От сокамерниц я услышала, что недавно раскрыта тайная организация комсомольцев, детей репрессированных. В организацию входила в основном еврейская молодёжь, центры находились в Москве и Орле. В организации общества обвинялись дочь Карла Радека — Тамара Радек, его жена Ольга (сестра Троцкого) и дочь Розы Фрумкиной — Тамара.
Вторая моя сокамерница, Тамара Постышева, явно выделялась среди всех когда-либо встреченных мною женщин. Это была одухотворённая, утончённая украинка. Я никогда не встречала более волевого человека. До ареста она была адвокатом в НКВД в Киеве, устроилась туда, чтобы помогать украинцам, жертвам сталинского террора. Она обвинялась в украинском национализме. Эта женщина действительно любила свою родину, её народ, литературу и музыку, много рассказывала мне об истории Украины, о репрессиях, которым подвергались её соотечественники.

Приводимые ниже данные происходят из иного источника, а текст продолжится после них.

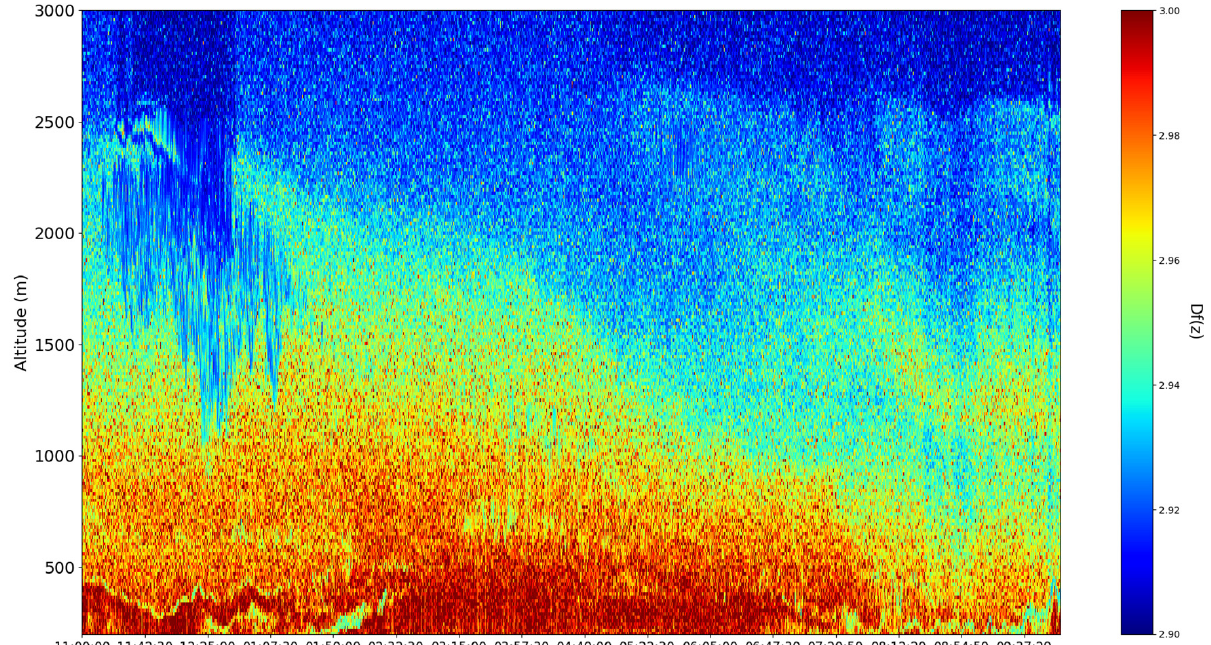
Figure 19. D (cid:2890) timeseries, λ = 1064 nm , Gala ț i, Romania, 22 December 2021.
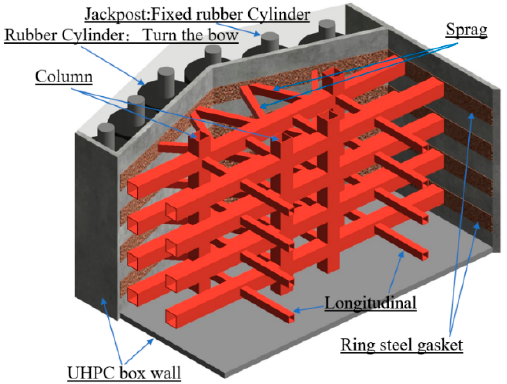
Figure 3. Internal structure of No.1 box.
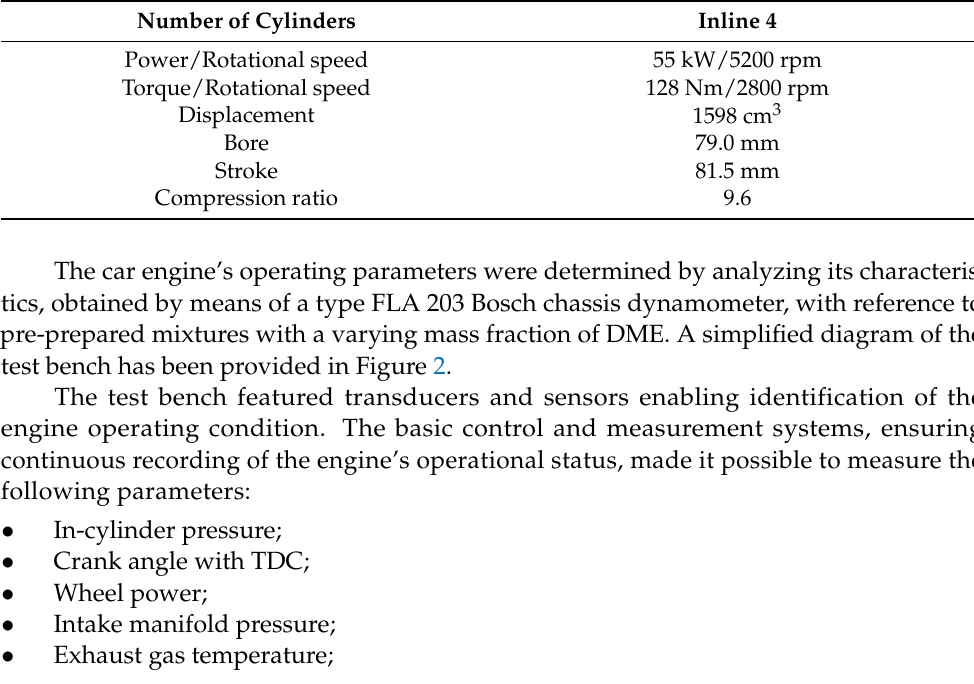
Table 2. Characteristics of the test engine.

С Тамарой Постышевой обращались в Лефортово коварно и жестоко. Её допрашивали почти каждую ночь и жестоко избивали. После первой моей ночи в камере конвоиры приволокли её рано утром и бросили на койку. Когда они ушли, я подошла, спросила у Тамары, могу ли чем-нибудь помочь. С невероятными усилиями ей удалось сказать:
— Не могли бы вы посмотреть мою спину?
Я её немного повернула — спина Тамары была сплошь покрыта кровавыми рубцами. Я смочила полотенце холодной водой, положила ей на спину. Это немного облегчило её страдания. Я не спала всю следующую ночь, меняла мокрые полотенца на кровоточащих, болезненных ранах. Такая ночь была далеко не единственной.
Днём она рассказывала об ужасных допросах, очень боялась за мужа, он тоже был в Лефортово. Постышева[161] сняли с высокого партийного поста в Хабаровске. Когда-то он был соратником Ленина, его особо доверенным лицом. Позже занимал многие высокие должности в правительстве. Народ относился к нему с уважением, особенно после того, как в газете была опубликована его статья, где он ратовал за празднование Нового года. «У мужа нет сил сопротивляться, если его будут пытать, он признает всё, что от него потребуют», — говорила Тамара.
Однажды произошло необычное: за Тамарой пришли днём. Вернулась она через несколько часов. Шла сама, без посторонней помощи. Молча села на постель. Холодно сказала:
— Случилось то, чего я боялась. Мне показали признание, подписанное мужем. Он не выдержал пыток.
Я заметила:
— Но подпись ведь можно подделать?
Однако Тамару ничто не могло поколебать, она была убеждена, что муж её сам подписал признание. Постышев, видимо, признался в том, что был против политики Сталина по трём вопросам: коллективизации, существующей школьной системы и, в-третьих, стабилизации рубля золотым стандартом. Вскоре Постышев и его мужественная жена были расстреляны.
Я могу рассказать ещё множество подробностей об убийствах невинных людей, о жестоких допросах. Однажды во время допроса на Лубянке следователь, указав мне на блестящие панели стен, спросил:
— Вы знаете, что это?
— Стена, — ответила я.
— Не простая стена.
И он с гордостью показал мне, что на самом деле это картотека: вся стена до потолка состояла из шкафов с ящиками, набитыми следственными делами. Следователь выдвинул один ящик, поставил передо мною. На каждой карточке была фотография офицера и его анкетные данные.
— Вы знаете кого-нибудь из этих офицеров?
— Не знаю и знать не хочу.
Тогда он мне сказал, что все эти офицеры — а их тысячи — расстреляны. Говоря это, он внимательно смотрел на меня — заплачу я или, может быть, упаду в обморок, как случалось со многими женщинами в таких ситуациях.